Reproduce verbatim the portion of the Palasty v Lendlease case summary below, starting with "Key Takeaways" and going on through "allegations of injury.".

*DOCUMENT SECTION*
§ §
Palasty v Lendlease Building Pty Ltd (NSWPICPD 2021)

Key Takeaways

An injured worker cannot simply rely on their own version of events in seeking to establish injury. Where the worker’s evidence is contradicted by statements of other witnesses the worker will be required to have independent support for the allegations of injury.

Brief Facts

The worker was employed by the respondent from 3 February 2020 until his resignation on 23 April 2020. He claimed weekly benefits in respect of an alleged psychological injury due to bullying, harassment, overwork and being subject to unfair workplace expectations.

It was apparent from the evidence that the worker had a history of prior psychological problems, including drug induced psychosis and schizophrenia. He stated that at the time of commencing employment these pre-existing conditions were under control.

There was a factual dispute with statements tendered on behalf of the employer contradicting the worker’s version of events in the workplace.
§ §
*STUDY MATERIAL*

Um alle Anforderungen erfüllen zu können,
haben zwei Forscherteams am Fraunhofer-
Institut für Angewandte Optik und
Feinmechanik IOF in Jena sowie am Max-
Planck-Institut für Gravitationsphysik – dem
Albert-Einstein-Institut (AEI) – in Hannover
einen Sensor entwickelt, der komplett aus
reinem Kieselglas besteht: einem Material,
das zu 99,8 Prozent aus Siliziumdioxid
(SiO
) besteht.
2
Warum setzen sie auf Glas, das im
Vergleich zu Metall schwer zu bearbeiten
§ §
*YOUR RESPONSE*
Key Takeaways

An injured worker cannot simply rely on their own version of events in seeking to establish injury. Where the worker’s evidence is contradicted by statements of other witnesses the worker will be required to have independent support for the allegations of injury.